Output Files
ATHENA produces 3 types of files during its run: summary, logs and plots. The files will have the name specified in the --out (OUT) parameter which can include a full path. Each will have an extension added to the base name as described below.
Summary file
ATHENA writes a single summary file for each run it performs. It displays the best network for each cross-validation in the run. The file will have "_summary.txt" appended to the base name specified in the parameters (--out).
The file constists of 3 sections:
cross-validation results
The top portion is a tab delimited table of the results across the cross-validations in the ATHENA run.
CV Variables r-squared Training Testing Training-missing Testing-missing
1 SNP9-a SNP25-b 0.0934 0.087 0.00% 0.00%
2 SNP41-a SNP53-a 0.1237 0.0598 0.00% 0.00%
3 SNP17-a C33 0.0974 0.0345 0.00% 0.00%
4 SNP57-b SNP43-b SNP72-a SNP62-b SNP40-a 0.0337 -0.0503 0.00% 0.00%
5 C48 SNP12-a 0.0874 0.0596 0.00% 0.00%
The columns are:
CV | cross-validation interval |
Variables | Variables appearing in the best evolved network for the cross-vaidation |
[r-squared or balacc] Training | Training fitness for the network |
[r-squared or balacc] Testing | Testing fitness for the network |
Training-missing | Percentage of missing data for the network on the testing data |
Testing-missing | Percentage of missing data for the network on the testing data |
best networks
The second section of the summary file displays the best networks in each cross-validation. These models are simplified by calculating the constant values in the models.
CV Model
1 PD([(3.20 * SNP9-a),(85.16 * SNP25-b)])
2 PM([(0.48 * SNP41-a),(0.60 * SNP53-a)])
3 PM([(0.28 * SNP17-a),(0.93 * C33)])
4 PS([(0.53 * PS([(0.66 * SNP57-b),(0.10 * PD([(24.42 * SNP43-b),(0.56 * SNP72-a)]))])),(0.75 * PM([(-0.47 * SNP62-b),(0.53 * SNP40-a)]))])
5 PS([(0.25 * C48),(-0.26 * SNP12-a)])
original network representation
The final section of the summary file displays the best networks in each cross-validation as originally evolved by ATHENA. These models display the internal representation of the networks during a run.
CV Model
1 PD([((float(8.9) - float(5.7)) * x[16]),(float(85.16) * x[49])])
2 PM([(float(.48) * x[80]),(pdiv(float(0.5),float(.83)) * x[104])])
3 PM([(float(.28) * x[32]),(float(0.93) * x[232])])

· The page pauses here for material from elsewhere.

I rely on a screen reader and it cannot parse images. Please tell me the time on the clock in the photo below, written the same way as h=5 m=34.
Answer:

4 PS([(float(.53) * PS([(float(0.66) * x[113]),(float(.1) * PD([(float(24.42) * x[85]),(float(.56) * x[142])]))])),(float(.75) * PM([((pdiv(((float(.3) + float(.6)) * pdiv(float(.5),float(.8))),float(4.2)) - float(.6)) * x[123]),(float(.53) * x[78])]))])

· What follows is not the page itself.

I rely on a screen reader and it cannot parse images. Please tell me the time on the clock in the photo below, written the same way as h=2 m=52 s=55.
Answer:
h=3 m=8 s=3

5 PS([(float(.25) * x[247]),((float(.89) * (float(.6) - float(.89))) * x[22])])
Log files
The ATHENA log files are tab-delmited files with the ".log" extension. ATHENA writes one file for each cross-validation interval in the run and the cross-validation number is indicate in the filename (i.e. athena.cv1.log). These files can be used to analyze the performance of the algorithm over the course of a run.

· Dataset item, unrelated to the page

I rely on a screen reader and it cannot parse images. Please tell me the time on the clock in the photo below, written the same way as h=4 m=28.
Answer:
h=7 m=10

The header line identifies each column:
gen | Generation |
invalid | Number of invalid individuals in the population |
avg | Training fitness average for all valid individuals |
std | Training fitness standard deviation |
min | Training fitness minimum score |
max | Training fitness maximum score |
fitness_test | Testing fitness for best individual (only calculated on last generation) |
best_ind_length | Genome size for best individdual in population |
avg_length | Average genome size for all individuals in population |
best_ind_nodes | Number of mapped nodes in tree for best individual |
avg_nodes | Average number of mapped nodes in tree for all individuals |
best_ind_depth | Depth of mapped tree for best individual in population |
avg_depth | Average depth of mapped trees for all individuals in population |
avg_used_codons | Average number of codons used in mapping |
best_ind_used_codons | Number of codons used in mapping best individual |
structural_diversity | Fraction of individuals producing unique structures |
selection_time | Time spent in selection process |
generation_time | Time spent for entire generation |
best_phenotype | Best network (by trainig score) in this generation |
In the case of a parallelized run, the log files contain the combined values from all the individual populations.
Plot files
ATHENA utilizes the netgraph Python package to generate plots of the best individuals in each cross-validation. The files are in the png format and have filename extensions indicating the cross-validation (i.e. athena.cv1.png). Specific colors can be used to designate the different input variables in the Color Mapping File.